Settled in California, Richards needed a job. He didn't want to go back to the brokerage career he had before WW II. He said, "One day I had a lunch date with a friend whose office was in San Francisco's Federal Building. He was tied up for half an hour, so I wandered through the building. Outside of the Forest Service door I noticed a list of available jobs. One was for a chemical engineer. I went back that afternoon and took the examination, which I easily passed."

Ten days later, the Forest Service invited him to the Berkeley office for an interview. "They were particularly interested in my aviation background," volunteered Richards, "as they wanted someone to help them develop the 'initial attack on forest fires by air.' The problem was that water, the best fire retardant, dropped from a plane was blown away by the slipstream created by the plane's propeller. To reach the fire it had to be thickened."

It was Richards' job to find the cheapest and most abundant thickener. "I helped the service," Richards remembered, "develop the 'bombers' which drop fire retardants on forest fires in California and the United States, patterned after a Canadian idea. Canada, with its many lakes, had easy and plentiful water sources quite different from California, where the water had to be transported long distances. We tested borax slurries but found them harmful to citrus crops. Then I tried pectin from citrus husks discarded by juicing plants. That worked partially but was expensive. Then I tried seaweed for its thickening characteristics (used in ice cream and toothpaste). That too was expensive but indicated that we were on the right track, as aircraft attacks on fires were a great help in cooling down fires so that helicopters could drop fire crews on the scene.
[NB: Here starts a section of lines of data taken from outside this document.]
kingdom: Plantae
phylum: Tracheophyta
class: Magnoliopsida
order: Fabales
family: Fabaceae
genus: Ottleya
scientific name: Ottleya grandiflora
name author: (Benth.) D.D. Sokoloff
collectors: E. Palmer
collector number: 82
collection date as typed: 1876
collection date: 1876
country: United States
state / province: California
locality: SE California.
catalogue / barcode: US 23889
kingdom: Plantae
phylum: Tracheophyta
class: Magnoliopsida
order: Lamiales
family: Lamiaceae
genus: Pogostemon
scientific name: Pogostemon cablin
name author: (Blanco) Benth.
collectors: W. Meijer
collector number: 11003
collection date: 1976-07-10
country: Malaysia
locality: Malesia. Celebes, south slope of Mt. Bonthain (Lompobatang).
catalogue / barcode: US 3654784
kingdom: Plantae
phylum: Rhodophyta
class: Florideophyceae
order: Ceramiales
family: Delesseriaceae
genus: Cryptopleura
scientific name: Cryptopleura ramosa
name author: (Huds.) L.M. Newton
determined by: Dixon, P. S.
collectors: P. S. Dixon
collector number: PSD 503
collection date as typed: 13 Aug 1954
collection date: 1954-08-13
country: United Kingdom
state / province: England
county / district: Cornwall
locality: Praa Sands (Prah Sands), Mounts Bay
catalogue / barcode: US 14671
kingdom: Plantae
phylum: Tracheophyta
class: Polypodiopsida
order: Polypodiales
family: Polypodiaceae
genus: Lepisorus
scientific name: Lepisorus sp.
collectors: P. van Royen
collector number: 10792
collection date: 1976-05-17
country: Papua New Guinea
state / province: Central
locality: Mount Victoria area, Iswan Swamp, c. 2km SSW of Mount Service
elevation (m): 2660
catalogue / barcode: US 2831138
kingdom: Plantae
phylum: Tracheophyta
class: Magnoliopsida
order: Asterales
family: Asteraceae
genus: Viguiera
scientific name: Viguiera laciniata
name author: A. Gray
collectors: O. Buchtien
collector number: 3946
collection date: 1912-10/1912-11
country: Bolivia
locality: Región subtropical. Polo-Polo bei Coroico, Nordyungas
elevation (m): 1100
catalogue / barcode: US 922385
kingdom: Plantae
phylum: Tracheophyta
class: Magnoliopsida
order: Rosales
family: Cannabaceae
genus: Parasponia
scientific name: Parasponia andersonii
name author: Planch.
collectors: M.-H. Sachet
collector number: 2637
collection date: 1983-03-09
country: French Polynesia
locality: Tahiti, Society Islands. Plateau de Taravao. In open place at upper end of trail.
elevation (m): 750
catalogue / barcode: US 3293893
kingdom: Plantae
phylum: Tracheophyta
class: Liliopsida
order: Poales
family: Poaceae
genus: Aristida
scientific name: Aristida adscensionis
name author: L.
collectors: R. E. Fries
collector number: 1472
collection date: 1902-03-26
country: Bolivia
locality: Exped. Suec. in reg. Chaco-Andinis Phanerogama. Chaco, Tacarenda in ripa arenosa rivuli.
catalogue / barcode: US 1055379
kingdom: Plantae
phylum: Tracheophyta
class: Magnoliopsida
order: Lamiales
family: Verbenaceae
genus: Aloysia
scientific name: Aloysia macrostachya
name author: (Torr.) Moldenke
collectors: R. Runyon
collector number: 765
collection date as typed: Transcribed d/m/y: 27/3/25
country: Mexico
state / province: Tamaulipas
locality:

"The product we decided upon is manufactured by a well-known chemical company. It thickens water as it is injected into the tanks so that it can pass from the plane through the propeller stream without total evaporation, and little time is wasted filling the tanks. It has the consistency of Jell-O."

About 20 years after WW I, James E. Nicholson, a Marine Corps sergeant from Richards' old WW I Headquarters Squadron, had the list of names of all those who had served in Marine Corps Aviation during WW I and contacted many who lived in the eastern U.S. A few met at Nick's Tavern in New York City in 1938 and formed the First Marine Aviation Force, a veterans association of both officers and enlisted which grew through the years. According to Richards, "We held 35 reunions around the country. I served as the commander in 1970. From this organization evolved today's Marine Corps Aviation Association."

As Richards looked back on his life he said, "I shall always admire the Marine Corps for its ability to get the job done with the minimum of resources, and I will always cherish the friends made in the First Marine Aviation Force."